SET PROBLEM A:
Answer these questions using the publication list below:
(i) How many participants took part in evaluating the face-to-face conversation detection framework?
(ii) Which paper received a Best Paper Honorable Mention?
(iii) At which conference does the dynamic speech end-point detection paper appear?

DOCUMENT SEGMENT:
Automated Face-To-Face Conversation Detection on a Commodity Smartwatch with Acoustic Sensing [paper]
Dawei Liang, Alice Zhang, Edison Thomaz.
Proceedings of the ACM: Interactive, Mobile, Wearable and Ubiquitous Technologies (UbiComp / ISWC 2023)
In this paper, we present a practical approach for automatically detecting face-to-face conversations by leveraging the acoustic sensing capabilities of an off-the-shelf smartwatch. Our framework incorporates feature representations extracted from different neural network setups and shows the benefits of feature fusion. We evaluate our framework with 39 participants and in two settings, (1) semi-naturalistic and (2) free living, and the data was collected from 18 local families. Furthermore, we study the real-time capability of our framework by deploying a system on an actual smartwatch and showcase several strategies to improve its battrey usage in real life.
Dynamic Speech End-Point Detection with Regression Targets [paper]
Dawei Liang, Hang Su, Tarun Singh, Jay Mahadeokar, Shanil Puri, Jiedan Zhu, Edison Thomaz, Mike Seltzer.
The 2023 IEEE International Conference on Acoustics, Speech, and Signal Processing (ICASSP 2023)
In this paper, we propose a novel regression-based speech end-pointing model, which enables an end-pointer to adjust its detection behavior based on context of user queries. Specifically, we present a pause modeling method and show its effectiveness for dynamic end-pointing. Based on our experiments with vendor-collected smartphone and wearables speech queries, our strategy shows a better trade-off between endpointing latency and accuracy, compared to the traditional classification-based method.
AudioIMU: Enhancing Inertial Sensing-Based Activity Recognition with Acoustic Models [paper]
Dawei Liang, Guihong Li, Rebecca Adaimi, Radu Marculescu, Edison Thomaz.
The 2022 ACM International Symposium on Wearable Computers (UbiComp / ISWC 2022)
🏅 Best Paper Honorable Mention
This paper studies a novel approach to augment IMU models for human activity recognition (HAR) with the superior acoustic knowledge of activities. Specifically, we propose an audio-based teacher-student framework to derive an IMU-based HAR model. Based on a semi-controlled study with 15 participants, we show that an IMU model augmented with the proposed framework outperforms the original baseline model without augmentation.
A Dataset for Foreground Speech Analysis with Smartwatches in Everyday Home Environments [paper]
Dawei Liang, Zifan Xu, Yinuo Chen, Rebecca Adaimi, David Harwath, Edison Thomaz.
The 2023 IEEE International Conference on Acoustics, Speech, and Signal Processing (ICASSP Workshop 2023)

SET PROBLEM B: Repeat every line of the clock dataset listing below word for word, and leave the pictures out of your answer.

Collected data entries
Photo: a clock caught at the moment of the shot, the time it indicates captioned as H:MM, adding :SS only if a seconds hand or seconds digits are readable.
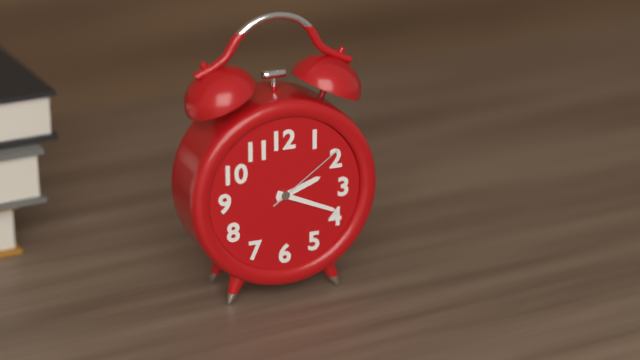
2:19:09
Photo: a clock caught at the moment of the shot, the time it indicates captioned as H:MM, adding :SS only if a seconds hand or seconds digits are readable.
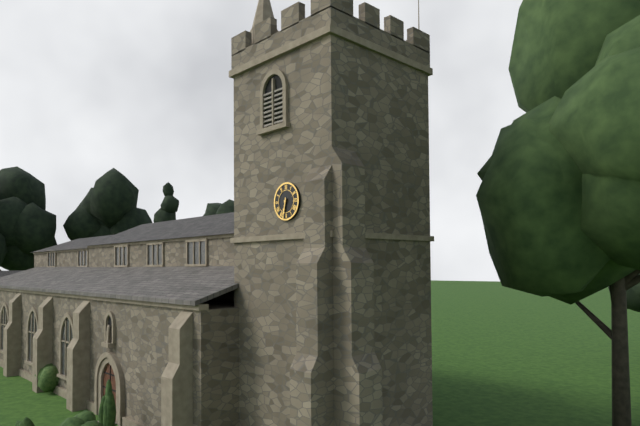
6:32
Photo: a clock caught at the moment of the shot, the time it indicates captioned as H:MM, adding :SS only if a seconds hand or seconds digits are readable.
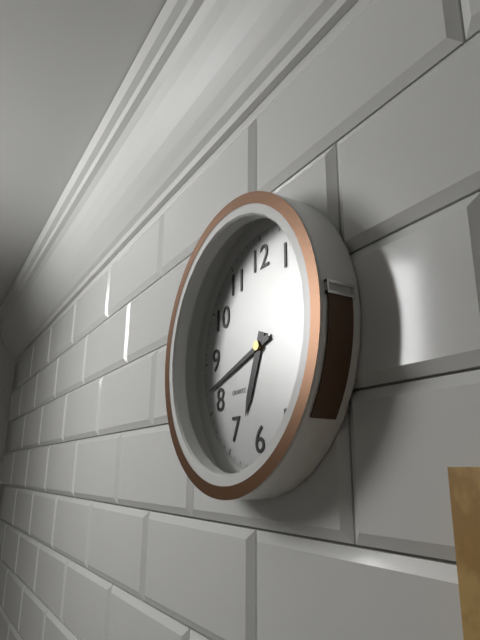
6:42
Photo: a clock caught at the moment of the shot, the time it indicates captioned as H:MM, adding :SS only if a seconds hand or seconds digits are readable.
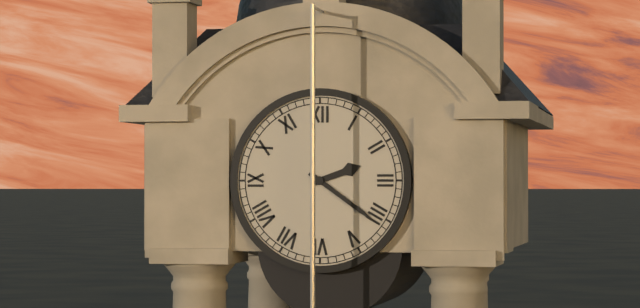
2:21
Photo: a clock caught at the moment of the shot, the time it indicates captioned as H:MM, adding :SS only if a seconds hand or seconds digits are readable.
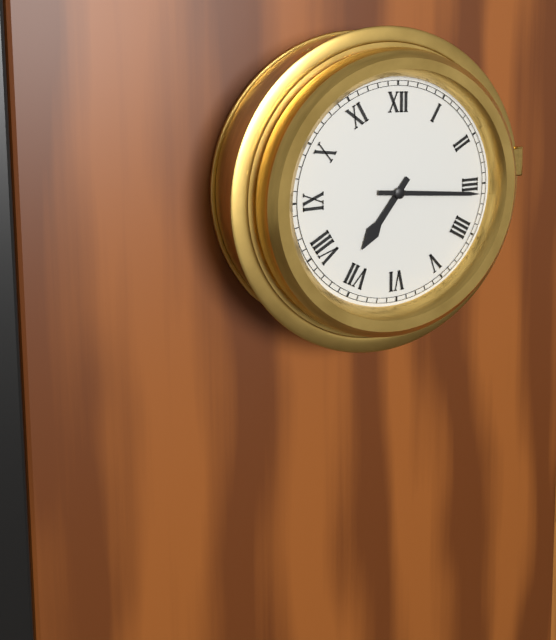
7:16
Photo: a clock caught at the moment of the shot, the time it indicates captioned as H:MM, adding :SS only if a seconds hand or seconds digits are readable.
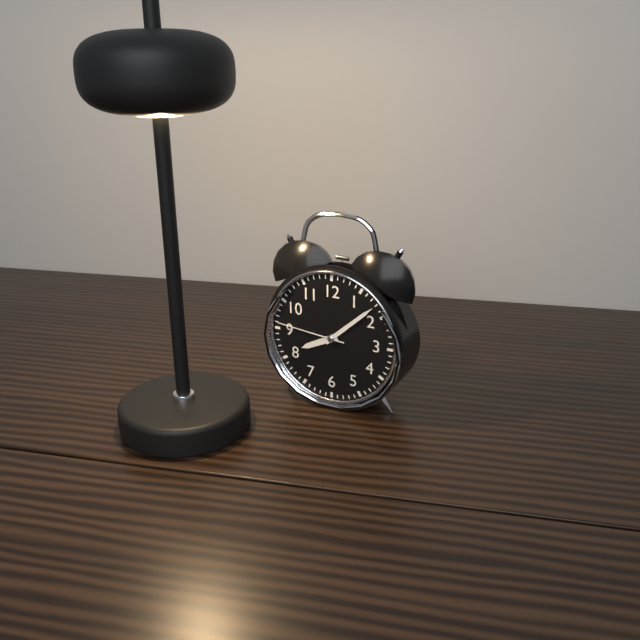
8:08:46
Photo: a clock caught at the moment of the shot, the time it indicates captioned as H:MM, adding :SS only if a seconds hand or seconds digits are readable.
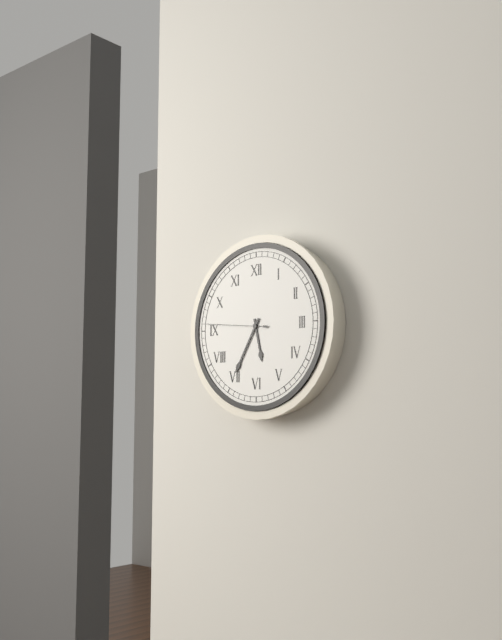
5:35:46
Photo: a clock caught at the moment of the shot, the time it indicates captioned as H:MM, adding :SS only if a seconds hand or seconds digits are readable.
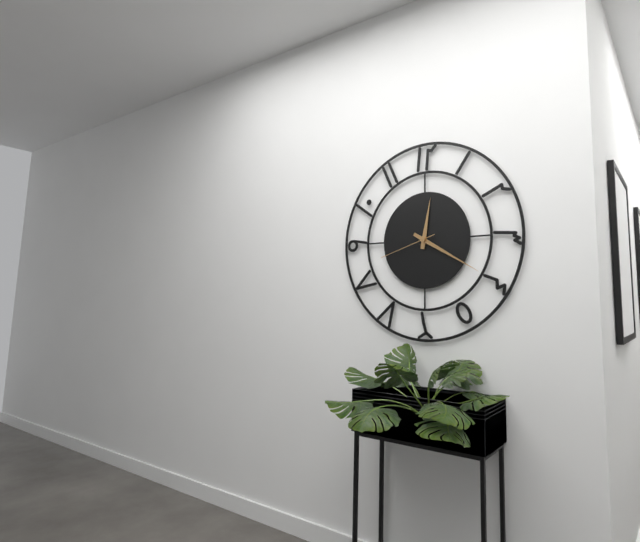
12:20:42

TASK RESPONSE A:
(i) 39 participants.
(ii) AudioIMU: Enhancing Inertial Sensing-Based Activity Recognition with Acoustic Models.
(iii) The 2023 IEEE International Conference on Acoustics, Speech, and Signal Processing (ICASSP 2023).

TASK RESPONSE B:
Photo: a clock caught at the moment of the shot, the time it indicates captioned as H:MM, adding :SS only if a seconds hand or seconds digits are readable.
2:19:09
Photo: a clock caught at the moment of the shot, the time it indicates captioned as H:MM, adding :SS only if a seconds hand or seconds digits are readable.
6:32
Photo: a clock caught at the moment of the shot, the time it indicates captioned as H:MM, adding :SS only if a seconds hand or seconds digits are readable.
6:42
Photo: a clock caught at the moment of the shot, the time it indicates captioned as H:MM, adding :SS only if a seconds hand or seconds digits are readable.
2:21
Photo: a clock caught at the moment of the shot, the time it indicates captioned as H:MM, adding :SS only if a seconds hand or seconds digits are readable.
7:16
Photo: a clock caught at the moment of the shot, the time it indicates captioned as H:MM, adding :SS only if a seconds hand or seconds digits are readable.
8:08:46
Photo: a clock caught at the moment of the shot, the time it indicates captioned as H:MM, adding :SS only if a seconds hand or seconds digits are readable.
5:35:46
Photo: a clock caught at the moment of the shot, the time it indicates captioned as H:MM, adding :SS only if a seconds hand or seconds digits are readable.
12:20:42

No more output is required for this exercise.